# 805 area code



## Guest (Aug 13, 2002)

Yo wasup, any and all nissan enthusiast who live in the 805 area code who wanna meet up and chill, "let's do it" contact me thru AIM for details.


----------



## Guest (Sep 4, 2002)

Turbo Se-R in the 805 right here. I think I am the only one in the 805 though 

Frank


----------



## Guest (Sep 6, 2002)

turbo se-r ehh? coo, u wanna meet up some time and chill or whatever? or whatever lol


----------



## Guest (Sep 9, 2002)

805 right here too. im in the ventura area.
let me know. [email protected]


----------



## Guest (Sep 9, 2002)

coo, that makes three of us so far.......


----------



## Guest (Sep 11, 2002)

we can have a three way race, i shouldnt even mention it, i might end up losing


----------



## Guest (Sep 11, 2002)

huh huh, you said "3 way" 

SE-Riously, when are we going to meet up? I like the sound of Friday nights, we can caravan to all the cruise scenes. My girlfriend also has an SE-R (98), and her sister may be buying a new Spec V this week. 

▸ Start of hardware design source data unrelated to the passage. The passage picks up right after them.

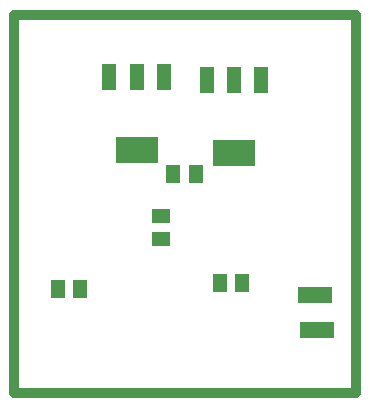
<source format=gtp>
G75*
%MOIN*%
%OFA0B0*%
%FSLAX25Y25*%
%IPPOS*%
%LPD*%
%AMOC8*
5,1,8,0,0,1.08239X$1,22.5*
%
%ADD10C,0.03200*%
%ADD11R,0.05906X0.05118*%
%ADD12R,0.04800X0.08800*%
%ADD13R,0.14173X0.08661*%
%ADD14R,0.05118X0.06299*%
%ADD15R,0.05118X0.05906*%
%ADD16R,0.11811X0.05354*%
D10*
X0002600Y0002600D02*
X0116773Y0002600D01*
X0116773Y0128584D01*
X0002600Y0128584D01*
X0002600Y0002600D01*
D11*
X0051600Y0053860D03*
X0051600Y0061340D03*
D12*
X0067000Y0106800D03*
X0076100Y0106800D03*
X0085200Y0106800D03*
X0052700Y0107800D03*
X0043600Y0107800D03*
X0034500Y0107800D03*
D13*
X0043600Y0083399D03*
X0076100Y0082399D03*
D14*
X0063340Y0075600D03*
X0055860Y0075600D03*
X0024840Y0037100D03*
X0017360Y0037100D03*
D15*
X0071360Y0039100D03*
X0078840Y0039100D03*
D16*
X0103100Y0035100D03*
X0103600Y0023600D03*
M02*

</source>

805, I know you work until 10pm, do you get off any earlier ever?


----------



## Guest (Sep 16, 2002)

nope, i'd be lucky if i ever did, only weekends, those are about the only days i get off......on fridays, i sometimes get off earlier...like at 7


----------



## LIUSPEED (May 29, 2002)

hey 805 peeps.


MOSSY ROLL OUT OCT 5.. u all down?

http://www.nissanforums.com/showthread.php?s=&threadid=6073


----------



## Guest (Sep 25, 2002)

of course we're down Liu...........gotta show for the nissan community....


----------



## gEE805 (Sep 27, 2002)

hey hey.....now you cant forget about this 805er here lol hey all ya 805 heads meet up at the mobil gas station in the best buy parking lot no later then 715am we(nissanpower805 and maybe some guy i know with a spec-v) go caravan down to lui place and meet up with mroe nissans and then roll down...anyhow hope to hear from ya...... do u 805 have pix of ur ride or no?


----------



## se_nismo (Sep 17, 2002)

ATTENTION 805 PEEPS!! i live in oxnard i may have talked to some of you guys before but we have a nissan crew in the 805!! and its starting out strong and dedicated...this is our lie up so far...skyline r34 gtr vspec2(for reals!!)
1 300zx 
1 200sx
1 maxima
1 g20
1 240sx 
3 sentras(se,se-r,spec v)
we always kick it together so i really would like you guys to come check it out its definitly worth coming out to chill with us...all of our cars have plenty of work in them we have all out show cars and fast cars as well so please respond asap to meet up 

[email protected]


----------



## gEE805 (Sep 27, 2002)

what sthe g20 have on it??? i think i've seen ya around but not sure..... whats thes name of your crew??? and whats the info on all ya cars i wouldnt mind stopping by and shyt to see ya guys/ladies shyt :0) ight yo if u have aol or yahoo hit me up on talking my s/n on there is GeeKnow805 on both so later or hit me up on email @ [email protected]


----------



## Guest (Oct 4, 2002)

*SE-R SPec V*

yo was up, im a 805 spec V here, trying to find peeps, wednesday i saw some fool with a white spec V with rims and exhaust, i gots a AZtec Spec V, so just holla if you meet some time.


----------



## gEE805 (Sep 27, 2002)

that white se-r spec-v lives on the base if im not mistaken i seen him drive onto it so ya lol anyhow theres alot of spec-v out here....which one do u have is it stock or que? LoL hey peace


----------